Start of TEXT PASSAGE

Reverses Gingivitis in 4 Weeks

Let’s Make Canada Healthier
12 ways you can help  

Diana Swift

Hey, we know you care about wellness—you’re at your doctor’s reading a copy of Canadian Health, right? But if you knew you could do something right now for the greater health of your fellow Canadians, you’d want to, yes? Read on for a dozen suggestions for making a difference.

1.  Be a blood donor.

Canadian Blood Services says our hospitals need 2,000 units of blood per day. One 450 mL unit can save up to three lives. But in 2002, only 3.5% of eligible Canadians were giving blood. You can start donating at age 17 and give every 56 days. To become a donor, call your local Blood Services office or telephone the agency toll-free at 1 888 2 DONATE (1 888 236 6283). Visit its website at www.blood.ca.

2.  Sign an organ/tissue donor card.

According to the Organ Donation & Transplant Association of Canada, more than 4, 000 Canadians are languishing on wait-lists for life-saving organs and tissues. Your gift could give a desperate person a new start. Download a wallet-sized donor card at www.organdonations.ca or call the association at 1 866 949 0003.

3.  Volunteer.

Deliver hot meals to the housebound elderly or make regular visits to patients in long-term care. Participate in a longitudinal medical study. This type of investigation follows people for several years to assess the health impact of factors such as lifestyle, diet, body mass index, waist-to-hip ratio, smoking, alcohol consumption, exercise, pregnancies and family medical history. The results help authorities make broad recommendations to improve the health of Canadians. If you have a treatable condition, you may be eligible for a clinical trial to test a drug or procedure. Ask your physician or local hospital if researchers are seeking recruits.

4.  If you smoke, try to quit.

Meanwhile, don’t expose anyone else—especially pregant women and children—to second-hand smoke. Since it burns at a lower temperature, an idling cigarette delivers more carcinogenic and cardiac toxins to bystanders than an inhaled one does to a smoker.

5.  Choose natural garden pesticides and insecticides.

Chemical preparations used in agriculture have been linked to childhood cancers.

6.  Drive less.

Use carpools when possible and don’t let your car idle, summer or winter. Exhaust particles sicken the air your fellow citizens breathe.

7.  Light your fireplace only on special occasions.

End of TEXT PASSAGE
Start of PROVIDED DATA

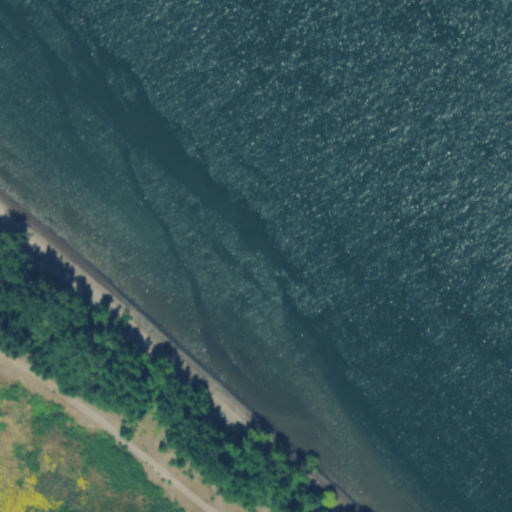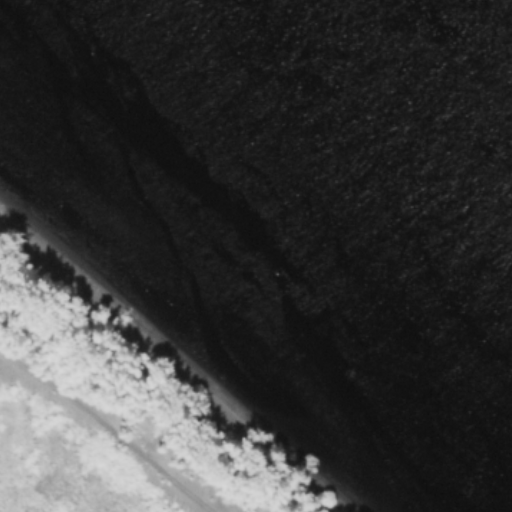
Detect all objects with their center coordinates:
river: (416, 75)
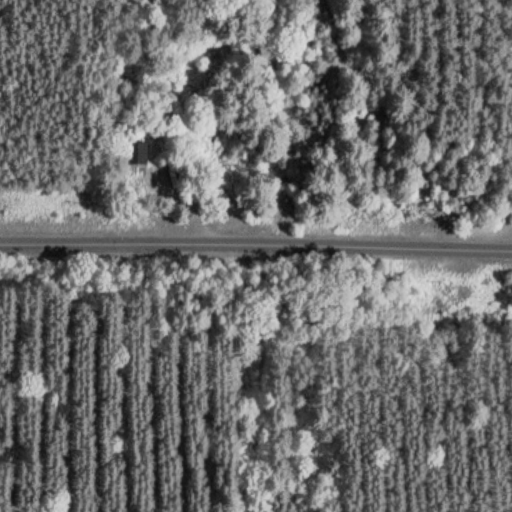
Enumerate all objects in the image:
building: (146, 152)
road: (256, 247)
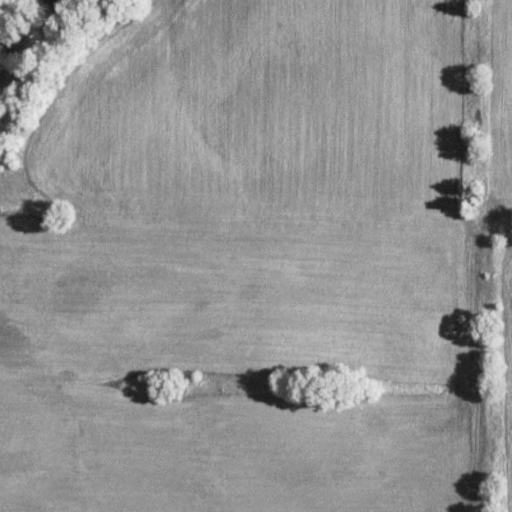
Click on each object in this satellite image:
crop: (499, 107)
crop: (243, 266)
crop: (508, 381)
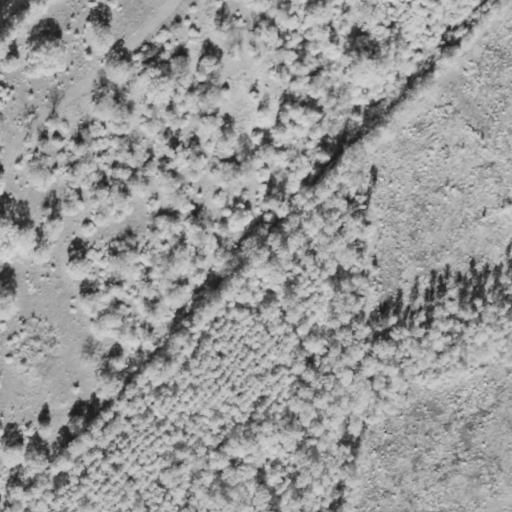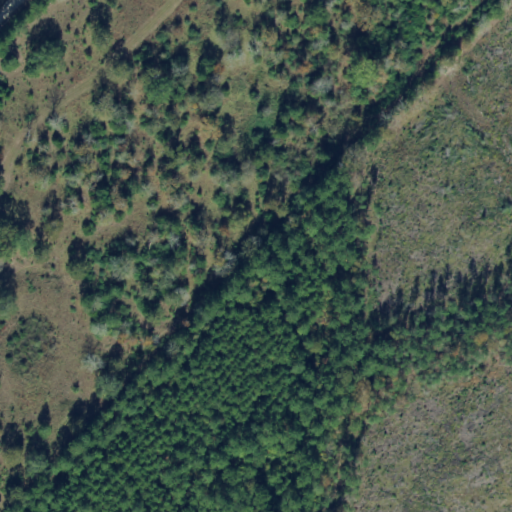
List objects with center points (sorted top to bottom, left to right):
road: (8, 8)
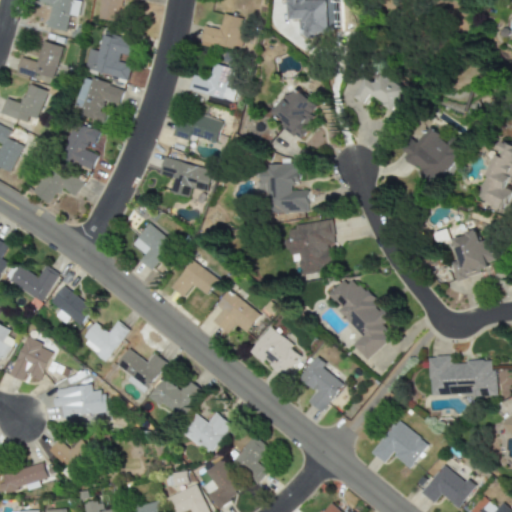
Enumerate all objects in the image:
building: (108, 9)
building: (109, 9)
building: (60, 12)
building: (60, 12)
building: (309, 16)
building: (310, 16)
road: (4, 21)
building: (224, 33)
building: (225, 34)
building: (109, 57)
building: (110, 58)
building: (41, 61)
building: (41, 62)
building: (213, 83)
building: (214, 84)
building: (382, 92)
building: (383, 92)
building: (95, 98)
building: (96, 99)
building: (24, 105)
building: (24, 106)
road: (337, 106)
building: (296, 112)
building: (296, 113)
building: (196, 127)
building: (197, 128)
road: (141, 132)
building: (80, 145)
building: (81, 146)
building: (7, 150)
building: (8, 150)
building: (432, 154)
building: (432, 154)
building: (185, 176)
building: (185, 177)
building: (497, 177)
building: (498, 178)
building: (56, 185)
building: (56, 185)
building: (281, 188)
building: (282, 189)
building: (152, 245)
building: (311, 245)
building: (152, 246)
building: (312, 246)
building: (2, 253)
building: (2, 254)
building: (471, 256)
building: (471, 256)
road: (405, 276)
building: (193, 280)
building: (193, 280)
building: (33, 281)
building: (34, 282)
building: (70, 305)
building: (71, 306)
building: (234, 313)
building: (234, 314)
building: (361, 316)
building: (361, 316)
building: (103, 339)
building: (103, 339)
building: (3, 341)
building: (3, 341)
road: (198, 351)
building: (275, 352)
building: (276, 353)
building: (28, 362)
building: (29, 363)
building: (140, 368)
building: (140, 369)
building: (460, 377)
building: (460, 378)
building: (320, 384)
building: (320, 384)
road: (383, 387)
building: (172, 397)
building: (172, 398)
building: (82, 402)
building: (83, 402)
road: (8, 416)
building: (507, 425)
building: (206, 431)
building: (206, 432)
building: (400, 445)
building: (400, 446)
building: (69, 453)
building: (69, 454)
building: (252, 459)
building: (252, 460)
building: (23, 476)
building: (23, 477)
road: (302, 484)
building: (220, 485)
building: (221, 485)
building: (448, 487)
building: (448, 488)
building: (187, 501)
building: (187, 501)
building: (97, 507)
building: (487, 507)
building: (488, 507)
building: (97, 508)
building: (146, 508)
building: (146, 508)
building: (329, 508)
building: (329, 508)
building: (55, 510)
building: (28, 511)
building: (29, 511)
building: (55, 511)
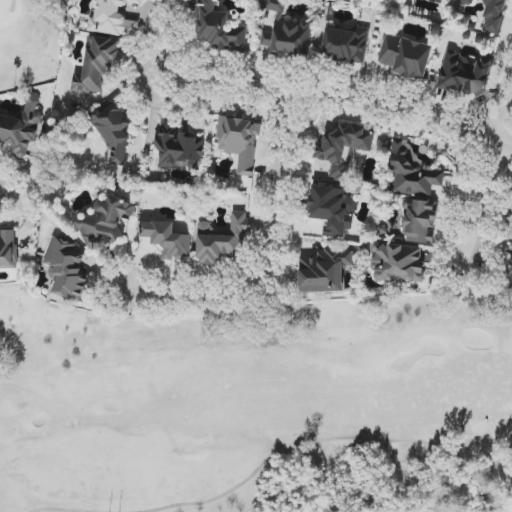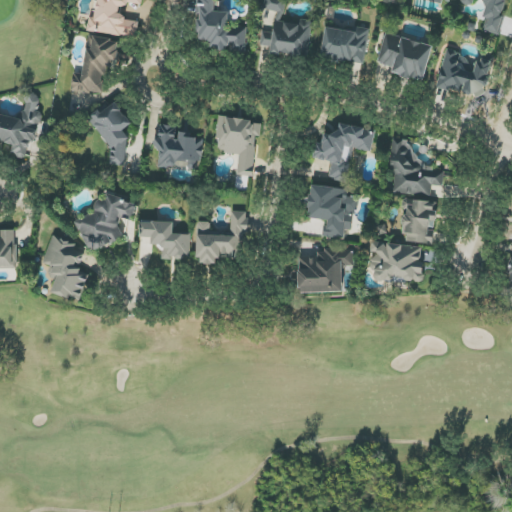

End of PROVIDED DATA

PROBLEM 1>
Could you quote the article on making Canada healthier, beginning at the words "Meanwhile, don’t expose" and stopping after "on special occasions."?
PROBLEM 2>
How would you translate this sentence from the article on making Canada healthier into Spanish: "One 450 mL unit can save up to three lives."
PROBLEM 3>
Could you proceed with the article on making Canada healthier from where it stops?
You won't need the lines for any of this.

RESPONSE AREA 1>
Meanwhile, don’t expose anyone else—especially pregant women and children—to second-hand smoke. Since it burns at a lower temperature, an idling cigarette delivers more carcinogenic and cardiac toxins to bystanders than an inhaled one does to a smoker.

5.  Choose natural garden pesticides and insecticides.

Chemical preparations used in agriculture have been linked to childhood cancers.

6.  Drive less.

Use carpools when possible and don’t let your car idle, summer or winter. Exhaust particles sicken the air your fellow citizens breathe.

7.  Light your fireplace only on special occasions.

RESPONSE AREA 2>
Una unidad de 450 mL puede salvar hasta tres vidas.

RESPONSE AREA 3>
Woodsmoke is a pollutant that emits respiratory irritants and cancer-causing agents into the air.

8.  On smog-alert days, leave the barbecue unlit.

And don’t use gas-powered motors such as chainsaws, leaf blowers or lawn mowers. You don’t want their emissions adding to air pollution because when it soars, so do hospital admissions and emergency-room visits for breathing and heart problems.

9.  Safely dispose of hazardous household materials.

Take old car batteries, paints, antifreeze, solvents and aerosol cans taken to designated sites. These products can contaminate water, soil, air and the food chain. Contact your municipal offices for details on depots or special pickups.

10.  Return expired or unused prescriptions.

Ask your pharmacy whether it offers safe drug disposal or see if your municipality has a disposal program. If flushed, antibiotics, hormones and other medications could potentially contaminate the water supply.

11.  Pick up all pet droppings.

Infectious bacteria in animal feces—E. coli, giardia and salmonella, for example—can end up in Canada’s waterways, making them unsafe for humans and wildlife. Children playing on the ground can easily pick up roundworms from pet droppings.

12.  Curb neighbour-stressing noise pollution.

Use a manual lawn mower; don’t blast your home TV and sound system or car stereo, windows agape. Don’t yak at the top of your lungs on your cellphone in public places. Never let Rover bark for hours on end—or you could find yourself paid back in kind, as one Winnipeg dog owner was when fed-up neighbours surrounded her house at 3 a.m., barking at her windows and howling at the moon!